Of course, if people start advertising it along the lines, "hey, take this drug-free full-strength psychedelic trip", yeah, then it'll become popular ;-)

in a way unfixable by humans

I do think collaborative human-AI mindset instead of adversarial mindset is the only feasible way, cf. my comments on Ilya Sutskever thinking in https://www.lesswrong.com/posts/TpKktHS8GszgmMw4B/ilya-sutskever-s-thoughts-on-ai-safety-july-2023-a.

If we want to continue thinking in terms of "us-vs-them", the game has been lost already.

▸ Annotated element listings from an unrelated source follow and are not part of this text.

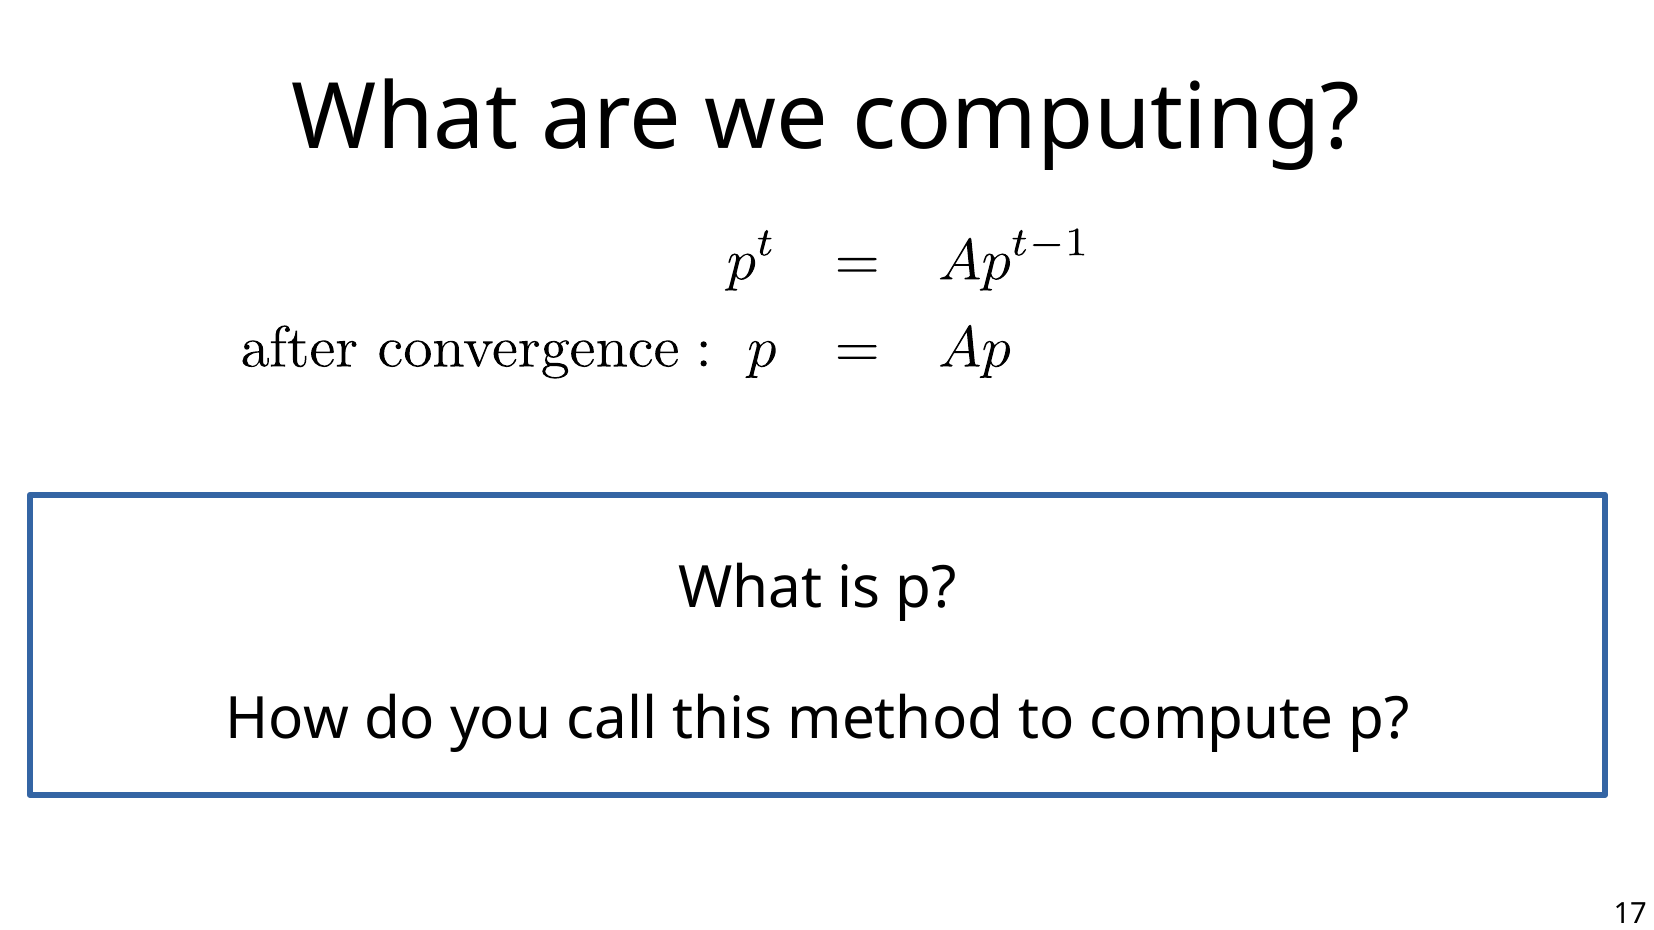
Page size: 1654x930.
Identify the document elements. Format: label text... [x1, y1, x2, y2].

text_box What is p? How do you call this method to compute p? [30, 494, 1606, 796]
title What are we computing? [82, 1, 1571, 225]
text_box [240, 228, 1088, 379]
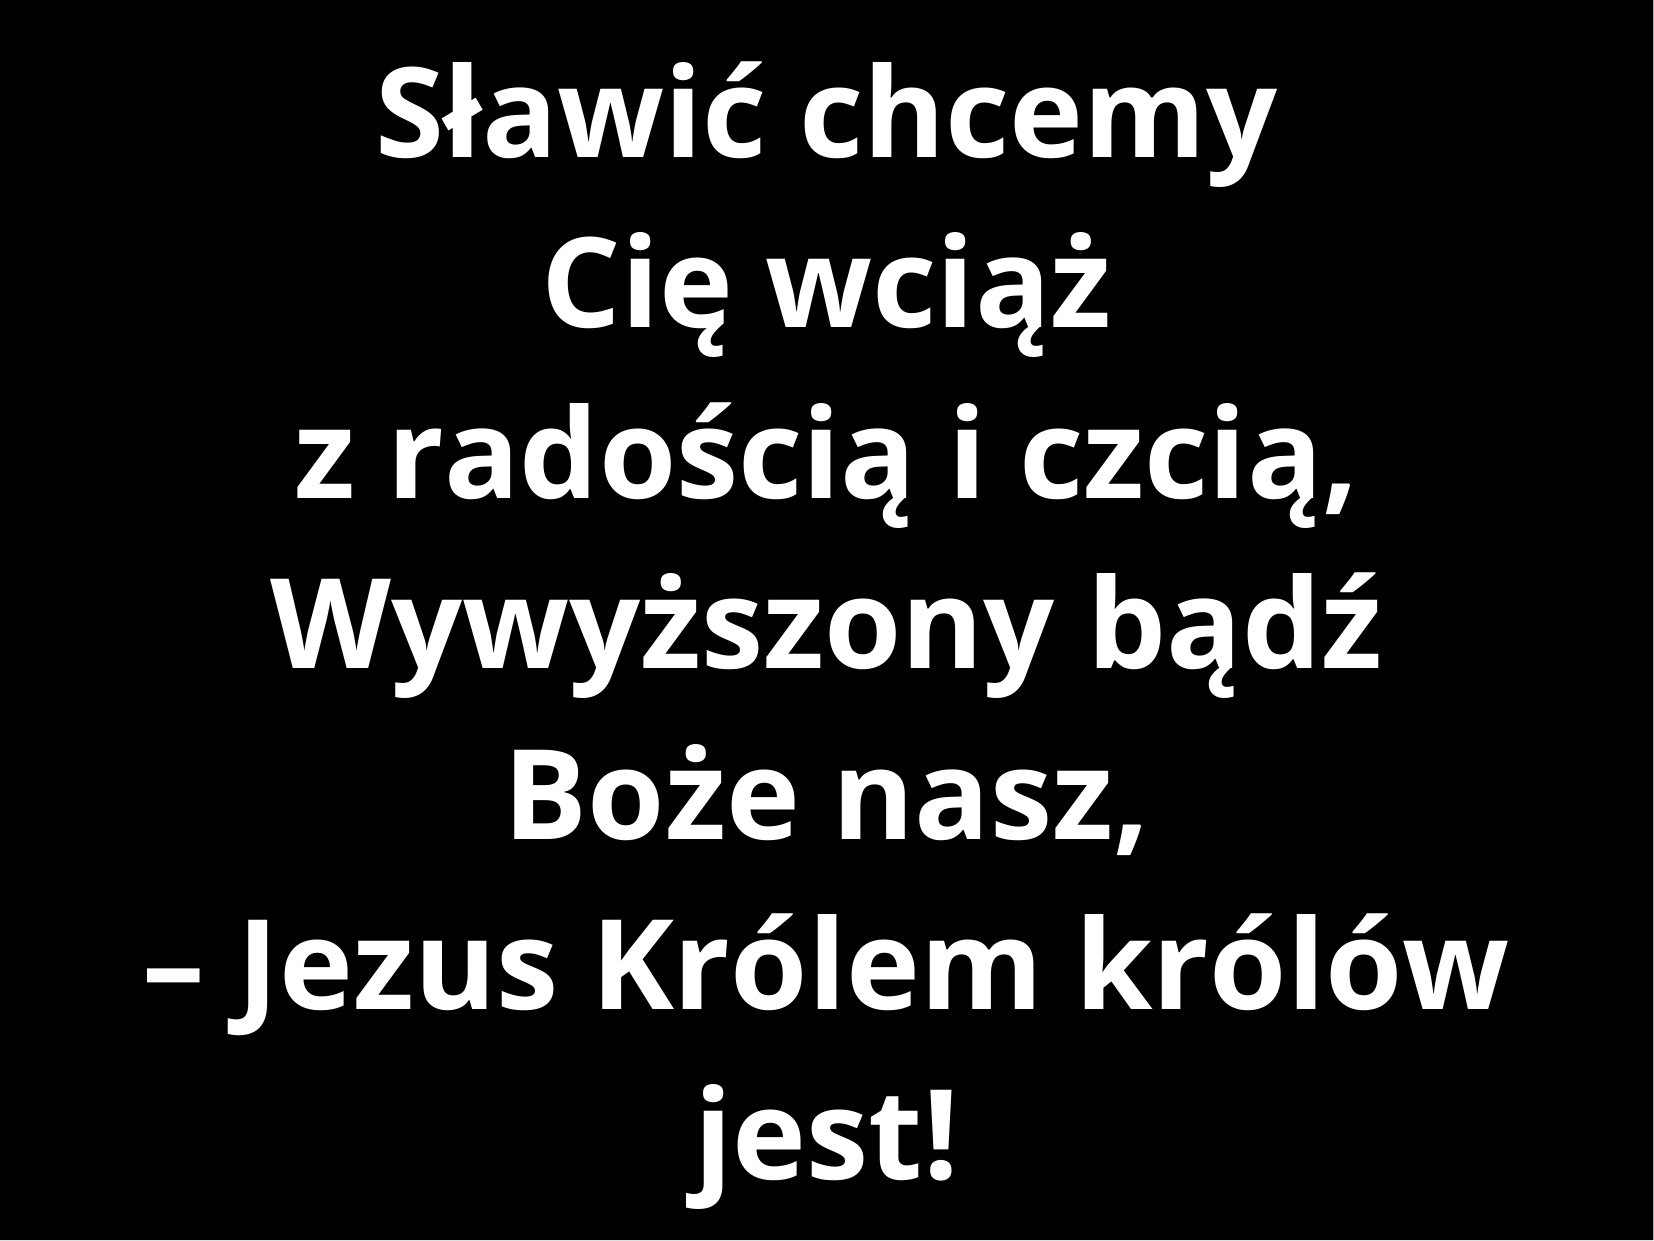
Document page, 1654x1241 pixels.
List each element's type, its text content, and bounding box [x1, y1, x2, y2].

title Sławić chcemy Cię wciąż z radością i czcią, Wywyższony bądź Boże nasz, – Jezus Królem królów jest! [0, 0, 1654, 1241]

If we want to continue thinking in terms of “us-vs-them”

I think this is mostly determined by economics, to what extent human thinking and AI are complementary goods to each other, and to what extent they're substitutes for each other. Right now AIs are still used by humans, but it seems to me that the market is heading toward putting humans out of jobs entirely, because an AI query costs much less than an AI-with-human-in-the-loop query.

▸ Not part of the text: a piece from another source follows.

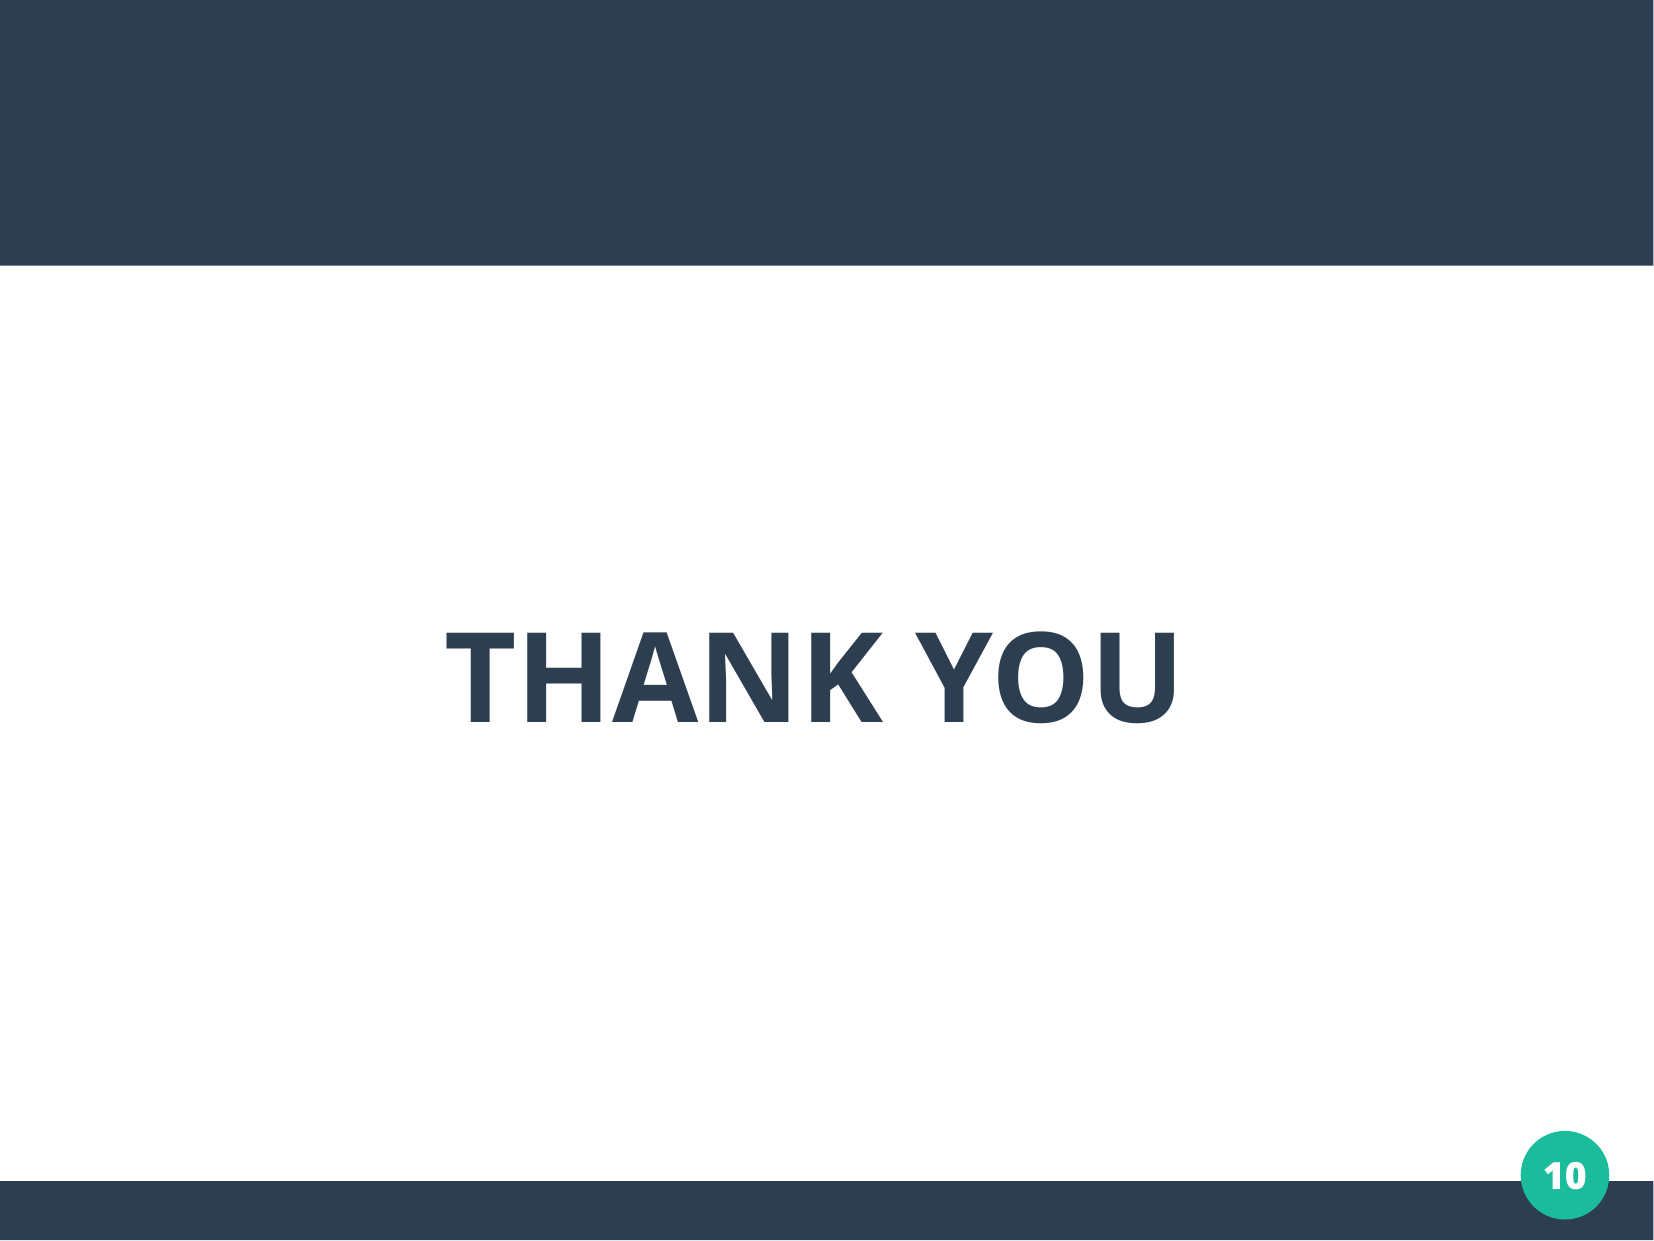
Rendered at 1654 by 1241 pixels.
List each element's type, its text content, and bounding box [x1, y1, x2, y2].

subtitle THANK YOU [47, 354, 1583, 1084]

the market is heading toward putting humans out of jobs entirely

I think so.

There will be some exceptions, e.g. humans who will choose to tightly merge with AIs or otherwise strongly upgrade, or some local economic activities in the communities which will deliberately pursue a non-automation path, but the economic status of most humans will probably be no different from the economic status of children or retirees (that is, if things go well).

So, yes, the problem of making sure that life is interesting and meaningful will definitely exist (if things go well). AIs might help finding various non-trivial solutions to this (since not everyone is happy simply pursuing arts, sciences, meditations, hikes, travels, and social life for their own sake).

So the question is, why might things go well, and what can we do to increase the chances of that...

(I cleaned up the formatting of this post a bit. There were some blockquotes that weren't proper blockquotes, and some lists that weren't proper bullet lists. Feel free to revert)

Thanks a lot!

(I think I am so used to Markdown that I am not handling correctly the fact that the dialogues seem to be in LessWrong Docs format. Is this a matter of what a given dialogue is set to in the beginning, or are dialogues inherently LessWrong Docs only?)

Dialogues are inherently LessWrong Docs because of the simultaneous editing features which we found pretty important for making things work.